Which lines below contain the word "cryptography"? Copy each of them.

▶ **Listed entries**
****************************************

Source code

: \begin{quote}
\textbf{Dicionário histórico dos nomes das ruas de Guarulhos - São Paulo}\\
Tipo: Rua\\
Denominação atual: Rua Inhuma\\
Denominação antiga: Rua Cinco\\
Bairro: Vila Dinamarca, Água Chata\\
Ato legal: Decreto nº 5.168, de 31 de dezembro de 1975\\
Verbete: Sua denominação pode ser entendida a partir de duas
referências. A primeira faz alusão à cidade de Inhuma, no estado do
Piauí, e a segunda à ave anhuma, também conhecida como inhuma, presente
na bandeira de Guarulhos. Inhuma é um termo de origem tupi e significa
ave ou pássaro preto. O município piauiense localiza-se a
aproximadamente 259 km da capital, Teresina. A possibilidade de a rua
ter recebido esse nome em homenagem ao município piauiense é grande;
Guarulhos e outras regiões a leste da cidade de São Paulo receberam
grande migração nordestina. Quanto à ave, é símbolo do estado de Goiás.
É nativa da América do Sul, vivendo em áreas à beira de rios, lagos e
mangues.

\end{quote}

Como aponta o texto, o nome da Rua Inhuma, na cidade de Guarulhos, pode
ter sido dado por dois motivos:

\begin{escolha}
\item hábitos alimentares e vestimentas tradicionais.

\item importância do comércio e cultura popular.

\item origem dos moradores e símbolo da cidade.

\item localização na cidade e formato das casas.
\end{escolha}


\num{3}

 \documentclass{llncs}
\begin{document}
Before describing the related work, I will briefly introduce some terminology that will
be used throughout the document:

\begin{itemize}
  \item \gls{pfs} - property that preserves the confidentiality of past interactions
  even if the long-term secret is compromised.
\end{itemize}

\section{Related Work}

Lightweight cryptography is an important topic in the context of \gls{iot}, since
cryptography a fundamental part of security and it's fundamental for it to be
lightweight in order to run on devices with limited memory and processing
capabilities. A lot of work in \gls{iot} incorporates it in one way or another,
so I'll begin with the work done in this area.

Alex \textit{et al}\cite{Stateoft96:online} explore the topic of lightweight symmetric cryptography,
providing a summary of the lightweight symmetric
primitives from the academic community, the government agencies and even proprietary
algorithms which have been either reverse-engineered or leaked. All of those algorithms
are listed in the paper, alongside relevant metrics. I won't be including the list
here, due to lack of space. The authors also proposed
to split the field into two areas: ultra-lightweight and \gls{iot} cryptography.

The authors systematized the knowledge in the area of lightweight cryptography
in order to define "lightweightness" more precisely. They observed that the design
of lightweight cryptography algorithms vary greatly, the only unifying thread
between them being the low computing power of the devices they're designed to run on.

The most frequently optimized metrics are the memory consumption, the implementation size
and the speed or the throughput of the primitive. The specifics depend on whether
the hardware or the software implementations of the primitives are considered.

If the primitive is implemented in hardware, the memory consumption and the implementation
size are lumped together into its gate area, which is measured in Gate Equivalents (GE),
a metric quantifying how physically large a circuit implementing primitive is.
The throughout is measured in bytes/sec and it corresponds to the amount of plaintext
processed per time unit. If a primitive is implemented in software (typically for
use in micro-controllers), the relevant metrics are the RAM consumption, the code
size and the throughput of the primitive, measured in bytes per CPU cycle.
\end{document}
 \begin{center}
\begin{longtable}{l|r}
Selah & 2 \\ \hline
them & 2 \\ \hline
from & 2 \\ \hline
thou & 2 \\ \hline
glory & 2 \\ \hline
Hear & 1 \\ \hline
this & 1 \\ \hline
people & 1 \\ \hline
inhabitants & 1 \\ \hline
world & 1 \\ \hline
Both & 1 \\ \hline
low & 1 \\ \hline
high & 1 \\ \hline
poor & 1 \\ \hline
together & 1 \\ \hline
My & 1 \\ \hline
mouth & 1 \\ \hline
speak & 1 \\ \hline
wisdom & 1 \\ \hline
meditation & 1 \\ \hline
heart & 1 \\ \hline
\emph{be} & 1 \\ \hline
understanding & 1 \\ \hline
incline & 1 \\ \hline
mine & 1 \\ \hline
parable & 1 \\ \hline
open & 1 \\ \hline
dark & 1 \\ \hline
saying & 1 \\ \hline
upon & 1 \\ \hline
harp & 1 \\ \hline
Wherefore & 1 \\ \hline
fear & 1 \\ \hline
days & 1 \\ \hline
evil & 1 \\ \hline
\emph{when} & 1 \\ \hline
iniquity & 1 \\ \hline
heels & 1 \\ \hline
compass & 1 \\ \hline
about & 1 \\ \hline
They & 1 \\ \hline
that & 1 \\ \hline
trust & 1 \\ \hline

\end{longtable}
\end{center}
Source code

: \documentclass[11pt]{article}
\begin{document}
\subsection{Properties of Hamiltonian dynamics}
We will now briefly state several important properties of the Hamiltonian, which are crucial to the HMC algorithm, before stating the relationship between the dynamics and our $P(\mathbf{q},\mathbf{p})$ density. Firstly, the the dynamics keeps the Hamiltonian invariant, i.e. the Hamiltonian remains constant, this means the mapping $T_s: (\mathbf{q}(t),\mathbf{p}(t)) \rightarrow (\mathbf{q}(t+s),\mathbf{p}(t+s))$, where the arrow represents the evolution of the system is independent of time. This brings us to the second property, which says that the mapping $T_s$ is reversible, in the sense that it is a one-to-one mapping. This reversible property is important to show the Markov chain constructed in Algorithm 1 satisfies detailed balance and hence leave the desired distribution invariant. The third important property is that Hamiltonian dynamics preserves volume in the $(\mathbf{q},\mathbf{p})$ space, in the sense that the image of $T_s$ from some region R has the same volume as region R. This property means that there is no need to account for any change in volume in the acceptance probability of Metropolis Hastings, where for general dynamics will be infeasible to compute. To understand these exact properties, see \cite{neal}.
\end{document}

****************************************

▶ **Task solution**
Lightweight cryptography is an important topic in the context of \gls{iot}, since
cryptography a fundamental part of security and it's fundamental for it to be
Alex \textit{et al}\cite{Stateoft96:online} explore the topic of lightweight symmetric cryptography,
to split the field into two areas: ultra-lightweight and \gls{iot} cryptography.
The authors systematized the knowledge in the area of lightweight cryptography
of lightweight cryptography algorithms vary greatly, the only unifying thread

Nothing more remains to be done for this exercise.